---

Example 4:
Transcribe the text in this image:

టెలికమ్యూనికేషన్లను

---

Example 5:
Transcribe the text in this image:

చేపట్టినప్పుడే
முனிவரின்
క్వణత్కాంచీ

···

### Problem to solve
Give each entry again, spelled exactly as shown.

### Exercise result
---

Example 4:
Transcribe the text in this image:

టెలికమ్యూనికేషన్లను

---

Example 5:
Transcribe the text in this image:

చేపట్టినప్పుడే
முனிவரின்
క్వణత్కాంచీ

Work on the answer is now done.